If there's such a strong need, why not log every line of code to capture the context? In theory, this is feasible, but there are issues. First, storage: common medium to large systems generate logs in the TB range, and super-large systems in the PB range. According to Cloudflare's data, they handle about 40 million requests per second, posing a huge storage cost. Second, search performance: solutions like Elasticsearch struggle with massive logs, even with different indexes and distributed clusters. Third, generating massive logs during peak times can slow down the system and increase failure risks.

So, the simplest conclusion is that logs shouldn't be too many to make storage and management difficult, nor too few to hinder troubleshooting. This paradox is the art of logging!

Log Levels

Before logging, we need to determine the log level. Log levels help prioritize log information, reduce noise, and prevent alert fatigue. They also aid in filtering logs during searches.

Common log levels, from low to high, are: TRACE, DEBUG, INFO, WARN, ERROR, FATAL. In local environments, we usually set the log level to Trace to print all logs. In production, due to storage pressure, search performance, and disk IO impact, we adjust the log level to INFO or even ERROR. This means logs below this level won't be printed.

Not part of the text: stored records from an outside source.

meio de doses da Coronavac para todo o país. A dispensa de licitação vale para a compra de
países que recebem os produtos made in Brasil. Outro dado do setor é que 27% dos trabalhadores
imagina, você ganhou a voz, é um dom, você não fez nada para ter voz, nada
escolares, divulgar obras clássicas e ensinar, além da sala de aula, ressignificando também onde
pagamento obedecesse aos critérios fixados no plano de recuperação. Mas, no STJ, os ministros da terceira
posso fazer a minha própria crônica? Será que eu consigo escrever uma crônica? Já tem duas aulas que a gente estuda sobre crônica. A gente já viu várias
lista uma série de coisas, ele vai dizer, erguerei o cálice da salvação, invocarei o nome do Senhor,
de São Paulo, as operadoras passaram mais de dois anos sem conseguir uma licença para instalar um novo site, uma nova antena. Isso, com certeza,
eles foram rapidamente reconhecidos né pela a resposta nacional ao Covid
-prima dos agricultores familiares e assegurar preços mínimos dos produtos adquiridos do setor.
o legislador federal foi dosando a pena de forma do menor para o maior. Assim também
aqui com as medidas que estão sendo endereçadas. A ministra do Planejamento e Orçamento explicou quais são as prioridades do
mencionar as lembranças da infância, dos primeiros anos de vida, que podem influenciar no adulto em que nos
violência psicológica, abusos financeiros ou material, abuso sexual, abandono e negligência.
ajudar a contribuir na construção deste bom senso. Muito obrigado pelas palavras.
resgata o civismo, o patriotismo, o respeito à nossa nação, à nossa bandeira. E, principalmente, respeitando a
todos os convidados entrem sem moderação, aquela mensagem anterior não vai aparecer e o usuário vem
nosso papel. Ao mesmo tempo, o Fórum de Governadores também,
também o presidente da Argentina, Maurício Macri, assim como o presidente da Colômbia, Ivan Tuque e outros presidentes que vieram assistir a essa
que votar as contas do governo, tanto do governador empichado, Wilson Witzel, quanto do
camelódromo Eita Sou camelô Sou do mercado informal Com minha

Does this mean we only need to log at the production level? For example, if production only logs INFO, should we skip DEBUG logs? Some project managers, to save on log management costs, only log ERROR in production. Should we skip INFO logs then? While this is common, reality is more complex, as shown in the following scenarios.

Scenario One

An engineer investigating low performance of a resource creation API in production found that logging INFO level logs with resource objects before saving them caused memory buffer exhaustion during peak times, slowing down the main thread and overall service performance. The engineer removed the log to reduce disk IO and solve the performance issue.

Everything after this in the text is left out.